Bringing new and synthetic thinking to the question of how life emerged from an abiotic world.
This course aims to push the field of Origins of Life research forward by bringing new and synthetic thinking to the question of how life emerged from an abiotic world.
This course begins by examining the chemical, geological, physical, and biological principles that give us insight into origins of life research. We look at the chemical and geological environment of early Earth from the perspective of likely environments for life to originate.
Taking a look at modern life we ask what it can tell us about the origin of life by winding the clock backwards. We explore what elements of modern life are absolutely essential for life, and ask what is arbitrary? We ponder how life arose from the huge chemical space and what this early 'living chemistry' may have looked like.
We examine phenomena, that may seem particularly life like, but are in fact likely to arise given physical dynamics alone. We analyze what physical concepts and laws bound the possibilities for life and its formation.
Insights gained from modern evolutionary theory will be applied to proto-life. Once life emerges, we consider how living systems impact the geosphere and evolve complexity.
The study of Origins of Life is highly interdisciplinary - touching on concepts and principles from earth science, biology, chemistry, and physics. With this we hope that the course can bring students interested in a broad range of fields to explore how life originated.
The course will make use of basic algebra, chemistry, and biology but potentially difficult topics will be reviewed, and help is available in the course discussion forum and instructor email. There will be pointers to additional resources for those who want to dig deeper.
This course is Complexity Explorer's first Frontiers Course. A Frontiers Course gives students a tour of an active interdisciplinary research area.The goals of a Frontiers Course are to share the excitement and uncertainty of a scientific area, inspire curiosity, and possibly draw new people into the research community who can help this research area take shape!
Dr. Maurer is interested in the abiogenesis from both the origins-of-life and artificial life perspectives. She builds model cells from amphiphiles, and examines possible life-like properties, such as metabolism or growth and division. Her current projects include: the ability of cells to survive in the absence of reproduction, artificial photosynthesis under prebiotic conditions, and studying the behavior of biomolecules and their analogues in less polar solvents to inform our search for life in the solar system and beyond.

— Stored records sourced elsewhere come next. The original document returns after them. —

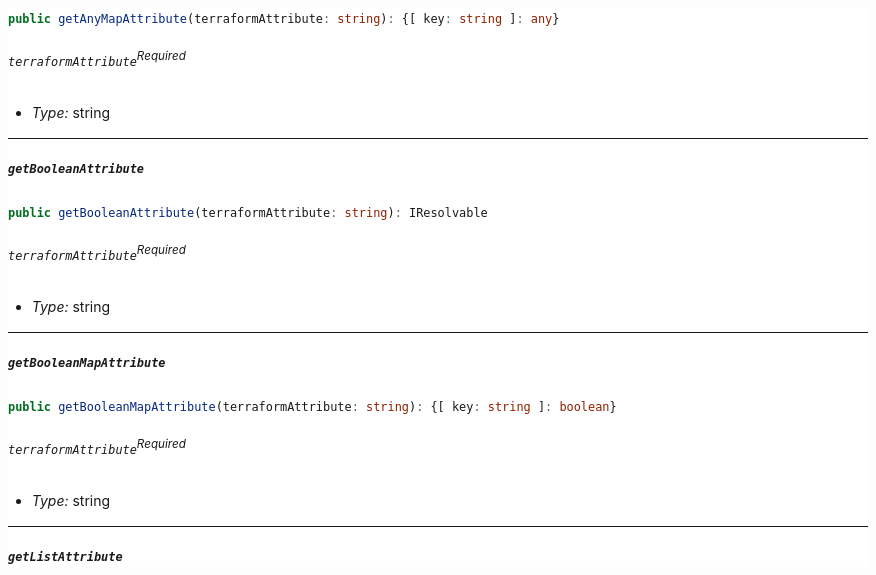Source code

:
 ```typescript
public getAnyMapAttribute(terraformAttribute: string): {[ key: string ]: any}
```

###### `terraformAttribute`<sup>Required</sup> <a name="terraformAttribute" id="@cdktf/provider-cloudflare.dataCloudflareZeroTrustGatewayAppTypesList.DataCloudflareZeroTrustGatewayAppTypesListResultOutputReference.getAnyMapAttribute.parameter.terraformAttribute"></a>

- *Type:* string

---

##### `getBooleanAttribute` <a name="getBooleanAttribute" id="@cdktf/provider-cloudflare.dataCloudflareZeroTrustGatewayAppTypesList.DataCloudflareZeroTrustGatewayAppTypesListResultOutputReference.getBooleanAttribute"></a>

```typescript
public getBooleanAttribute(terraformAttribute: string): IResolvable
```

###### `terraformAttribute`<sup>Required</sup> <a name="terraformAttribute" id="@cdktf/provider-cloudflare.dataCloudflareZeroTrustGatewayAppTypesList.DataCloudflareZeroTrustGatewayAppTypesListResultOutputReference.getBooleanAttribute.parameter.terraformAttribute"></a>

- *Type:* string

---

##### `getBooleanMapAttribute` <a name="getBooleanMapAttribute" id="@cdktf/provider-cloudflare.dataCloudflareZeroTrustGatewayAppTypesList.DataCloudflareZeroTrustGatewayAppTypesListResultOutputReference.getBooleanMapAttribute"></a>

```typescript
public getBooleanMapAttribute(terraformAttribute: string): {[ key: string ]: boolean}
```

###### `terraformAttribute`<sup>Required</sup> <a name="terraformAttribute" id="@cdktf/provider-cloudflare.dataCloudflareZeroTrustGatewayAppTypesList.DataCloudflareZeroTrustGatewayAppTypesListResultOutputReference.getBooleanMapAttribute.parameter.terraformAttribute"></a>

- *Type:* string

---

##### `getListAttribute` <a name="getListAttribute" id="@cdktf/provider-cloudflare.dataCloudflareZeroTrustGatewayAppTypesList.DataCloudflareZeroTrustGatewayAppTypesListResultOutputReference.getListAttribute"></a>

Dr. Kempes works at the intersection of physics, biology, and ecology. Using mathematical and computational techniques, he studies how simple theoretical principles inform a variety of phenomena ranging from major evolutionary transitions, to the biogeography of plant traits, to the organization of bacterial communities. He is particularly interested in biological architecture as a mediator between physiology and the local environment, and in developing general perspectives of life that can be applied in astrobiological contexts.